* Start *
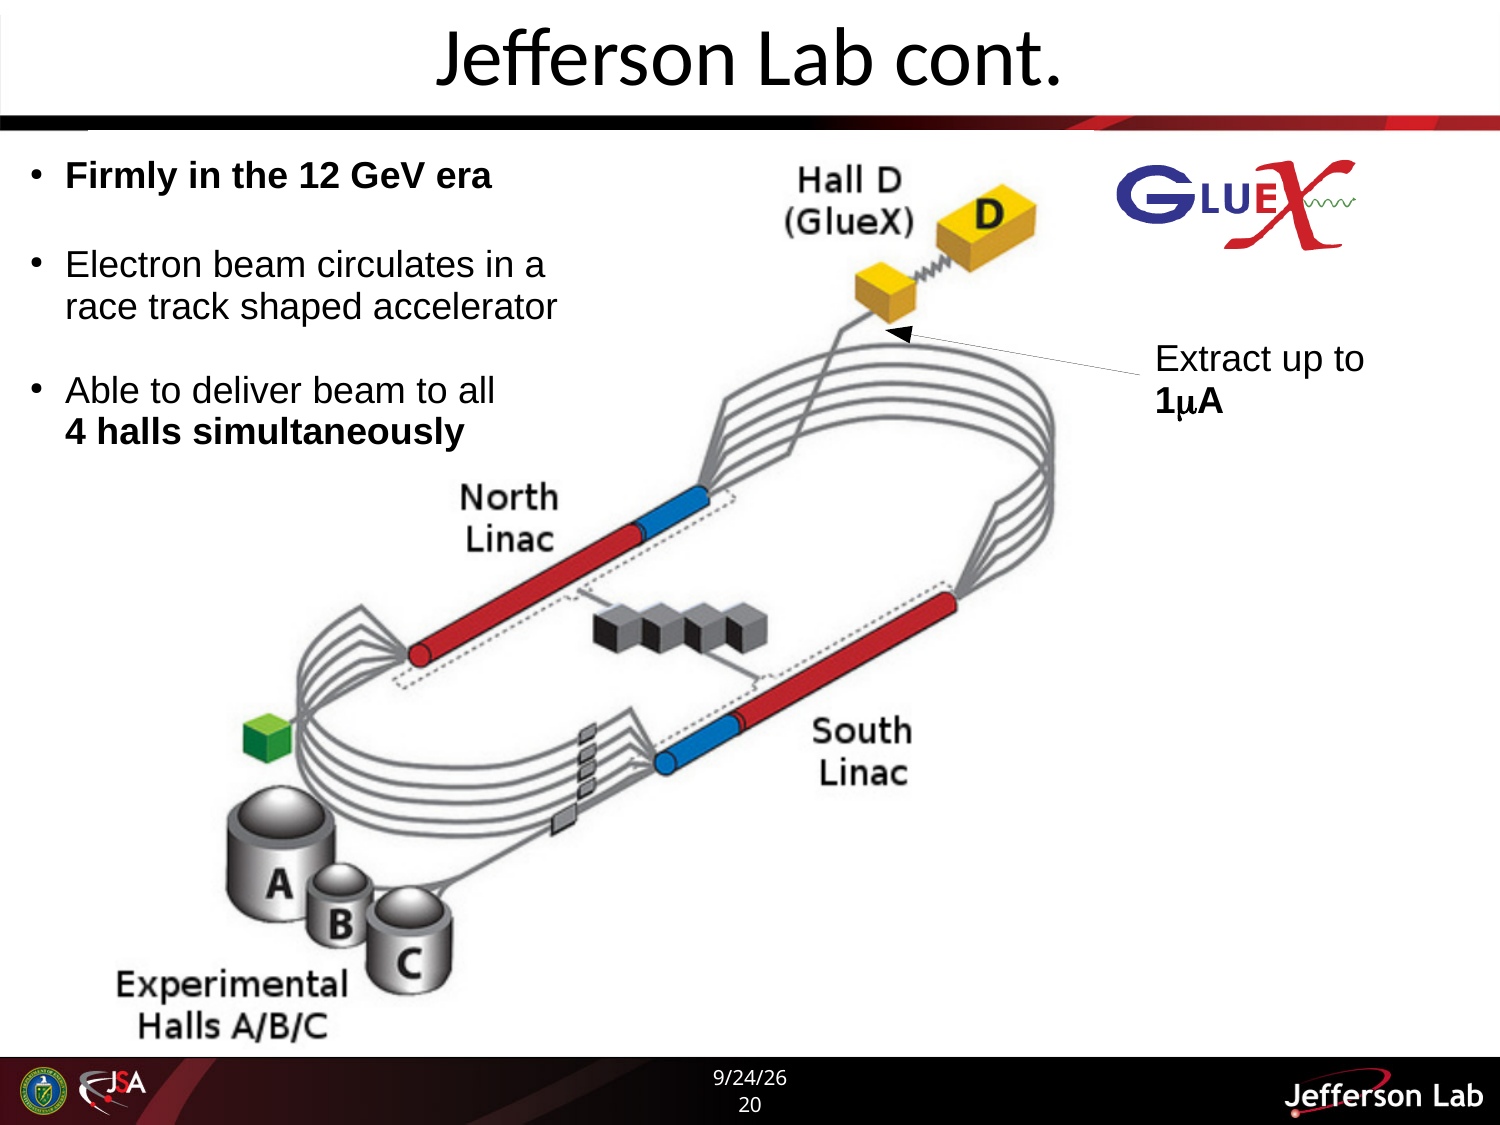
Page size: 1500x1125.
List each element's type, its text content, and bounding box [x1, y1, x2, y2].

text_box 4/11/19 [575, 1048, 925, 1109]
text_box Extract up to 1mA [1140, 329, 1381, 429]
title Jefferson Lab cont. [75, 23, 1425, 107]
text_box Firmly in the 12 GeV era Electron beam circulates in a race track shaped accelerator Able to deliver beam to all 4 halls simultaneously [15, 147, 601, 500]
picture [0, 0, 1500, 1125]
* End *
What you have to do: Copy the records above line for line without altering anything, and leave the pictures out of your answer.

Solution for this task:
Page size: 1500x1125.
List each element's type, its text content, and bounding box [x1, y1, x2, y2].

text_box 4/11/19 [575, 1048, 925, 1109]
text_box Extract up to 1mA [1140, 329, 1381, 429]
title Jefferson Lab cont. [75, 23, 1425, 107]
text_box Firmly in the 12 GeV era Electron beam circulates in a race track shaped accelerator Able to deliver beam to all 4 halls simultaneously [15, 147, 601, 500]
picture [0, 0, 1500, 1125]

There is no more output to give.